Dataset records
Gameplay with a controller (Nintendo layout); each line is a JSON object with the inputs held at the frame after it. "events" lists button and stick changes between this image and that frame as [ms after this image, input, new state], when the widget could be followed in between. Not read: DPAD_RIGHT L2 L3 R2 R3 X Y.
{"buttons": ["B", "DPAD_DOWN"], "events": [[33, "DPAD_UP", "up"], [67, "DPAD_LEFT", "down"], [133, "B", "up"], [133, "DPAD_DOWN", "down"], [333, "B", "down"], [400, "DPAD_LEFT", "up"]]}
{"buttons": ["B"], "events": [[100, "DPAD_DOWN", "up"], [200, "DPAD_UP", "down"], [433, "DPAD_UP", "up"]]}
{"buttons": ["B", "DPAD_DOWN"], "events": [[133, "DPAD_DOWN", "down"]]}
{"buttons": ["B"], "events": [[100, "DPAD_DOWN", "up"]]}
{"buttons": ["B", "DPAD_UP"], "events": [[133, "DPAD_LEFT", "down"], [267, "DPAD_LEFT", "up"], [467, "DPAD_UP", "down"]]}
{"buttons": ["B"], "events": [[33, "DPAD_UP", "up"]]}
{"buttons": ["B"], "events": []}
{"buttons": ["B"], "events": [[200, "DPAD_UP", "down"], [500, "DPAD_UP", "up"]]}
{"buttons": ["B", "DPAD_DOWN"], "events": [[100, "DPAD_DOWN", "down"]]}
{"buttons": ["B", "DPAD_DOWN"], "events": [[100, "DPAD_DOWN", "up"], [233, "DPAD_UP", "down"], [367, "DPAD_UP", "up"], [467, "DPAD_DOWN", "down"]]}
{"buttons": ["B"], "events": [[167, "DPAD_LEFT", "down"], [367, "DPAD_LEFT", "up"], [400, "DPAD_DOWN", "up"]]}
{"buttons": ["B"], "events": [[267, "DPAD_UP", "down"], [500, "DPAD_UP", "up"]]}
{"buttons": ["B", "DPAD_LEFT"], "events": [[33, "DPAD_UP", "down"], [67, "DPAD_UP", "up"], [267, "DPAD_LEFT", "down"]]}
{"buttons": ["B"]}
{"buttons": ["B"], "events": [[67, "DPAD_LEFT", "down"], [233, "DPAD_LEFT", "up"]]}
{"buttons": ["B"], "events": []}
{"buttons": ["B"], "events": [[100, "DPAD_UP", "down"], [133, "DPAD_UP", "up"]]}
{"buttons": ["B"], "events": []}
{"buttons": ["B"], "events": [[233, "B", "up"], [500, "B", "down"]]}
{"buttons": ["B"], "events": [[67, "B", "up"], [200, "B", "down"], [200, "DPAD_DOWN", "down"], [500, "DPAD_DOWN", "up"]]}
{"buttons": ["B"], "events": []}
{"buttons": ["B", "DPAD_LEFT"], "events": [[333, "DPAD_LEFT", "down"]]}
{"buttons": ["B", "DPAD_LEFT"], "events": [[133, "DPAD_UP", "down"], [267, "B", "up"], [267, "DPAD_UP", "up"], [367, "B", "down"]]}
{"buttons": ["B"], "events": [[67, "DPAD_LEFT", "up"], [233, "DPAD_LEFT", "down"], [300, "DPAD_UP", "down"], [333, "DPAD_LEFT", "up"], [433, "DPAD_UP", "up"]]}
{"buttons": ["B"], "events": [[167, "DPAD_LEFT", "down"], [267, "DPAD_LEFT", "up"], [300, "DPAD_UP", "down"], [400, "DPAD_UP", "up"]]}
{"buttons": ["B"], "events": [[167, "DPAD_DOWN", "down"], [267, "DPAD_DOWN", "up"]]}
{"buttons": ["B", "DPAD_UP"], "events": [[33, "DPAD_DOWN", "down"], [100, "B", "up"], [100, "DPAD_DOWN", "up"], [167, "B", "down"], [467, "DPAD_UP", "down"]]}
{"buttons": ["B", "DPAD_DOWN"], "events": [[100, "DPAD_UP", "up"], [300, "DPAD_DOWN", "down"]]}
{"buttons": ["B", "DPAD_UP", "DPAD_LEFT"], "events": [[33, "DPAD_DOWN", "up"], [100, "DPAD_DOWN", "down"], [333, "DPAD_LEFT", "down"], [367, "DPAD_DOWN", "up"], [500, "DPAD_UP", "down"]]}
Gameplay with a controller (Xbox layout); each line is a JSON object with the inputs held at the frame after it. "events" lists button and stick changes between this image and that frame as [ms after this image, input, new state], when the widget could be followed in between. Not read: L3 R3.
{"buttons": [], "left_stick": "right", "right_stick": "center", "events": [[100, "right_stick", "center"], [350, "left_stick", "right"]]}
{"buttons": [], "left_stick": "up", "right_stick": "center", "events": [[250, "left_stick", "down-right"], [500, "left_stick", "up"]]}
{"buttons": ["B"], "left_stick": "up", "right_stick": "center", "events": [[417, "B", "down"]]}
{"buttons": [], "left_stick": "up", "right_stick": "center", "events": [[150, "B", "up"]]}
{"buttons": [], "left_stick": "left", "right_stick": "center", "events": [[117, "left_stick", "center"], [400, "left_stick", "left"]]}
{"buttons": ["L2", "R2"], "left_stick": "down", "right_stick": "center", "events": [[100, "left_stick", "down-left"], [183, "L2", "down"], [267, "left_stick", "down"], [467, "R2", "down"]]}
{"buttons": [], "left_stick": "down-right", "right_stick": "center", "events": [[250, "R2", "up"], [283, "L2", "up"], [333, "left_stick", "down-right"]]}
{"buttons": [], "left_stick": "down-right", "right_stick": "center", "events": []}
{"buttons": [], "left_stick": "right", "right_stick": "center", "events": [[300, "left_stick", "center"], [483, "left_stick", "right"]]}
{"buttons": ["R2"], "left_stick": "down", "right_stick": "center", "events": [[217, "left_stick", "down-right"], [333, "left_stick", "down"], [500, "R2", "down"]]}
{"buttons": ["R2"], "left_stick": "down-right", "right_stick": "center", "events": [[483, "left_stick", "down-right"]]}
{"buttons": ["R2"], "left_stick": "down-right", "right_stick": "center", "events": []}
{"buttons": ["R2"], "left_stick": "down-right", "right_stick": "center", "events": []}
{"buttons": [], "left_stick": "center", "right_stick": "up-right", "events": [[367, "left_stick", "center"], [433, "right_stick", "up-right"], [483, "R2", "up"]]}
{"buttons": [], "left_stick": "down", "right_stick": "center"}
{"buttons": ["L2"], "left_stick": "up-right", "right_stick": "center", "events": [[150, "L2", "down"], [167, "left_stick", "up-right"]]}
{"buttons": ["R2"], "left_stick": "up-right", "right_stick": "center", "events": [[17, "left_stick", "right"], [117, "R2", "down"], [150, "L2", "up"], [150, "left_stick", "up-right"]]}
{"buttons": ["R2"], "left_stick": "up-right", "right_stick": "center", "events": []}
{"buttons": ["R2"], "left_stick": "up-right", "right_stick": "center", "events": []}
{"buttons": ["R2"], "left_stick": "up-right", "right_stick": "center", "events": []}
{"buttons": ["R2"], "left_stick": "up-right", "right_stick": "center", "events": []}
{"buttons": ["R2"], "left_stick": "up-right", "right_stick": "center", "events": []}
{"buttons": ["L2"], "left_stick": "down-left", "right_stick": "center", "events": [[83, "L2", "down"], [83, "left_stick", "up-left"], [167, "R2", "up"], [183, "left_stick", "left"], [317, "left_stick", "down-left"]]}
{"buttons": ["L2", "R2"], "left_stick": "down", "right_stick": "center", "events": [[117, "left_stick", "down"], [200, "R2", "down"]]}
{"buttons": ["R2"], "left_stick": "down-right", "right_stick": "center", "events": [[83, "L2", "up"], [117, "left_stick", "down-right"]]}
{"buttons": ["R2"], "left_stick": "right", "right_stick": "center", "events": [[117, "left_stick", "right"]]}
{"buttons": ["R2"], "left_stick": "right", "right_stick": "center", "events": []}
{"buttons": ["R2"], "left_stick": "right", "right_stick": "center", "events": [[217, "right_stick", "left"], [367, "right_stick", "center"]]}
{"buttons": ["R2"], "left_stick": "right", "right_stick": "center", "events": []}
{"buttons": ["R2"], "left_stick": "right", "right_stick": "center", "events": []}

**Exercise directions:**
Every line above that holds "followed" should be tallied; answer with the total alone.

**Task answer:**
2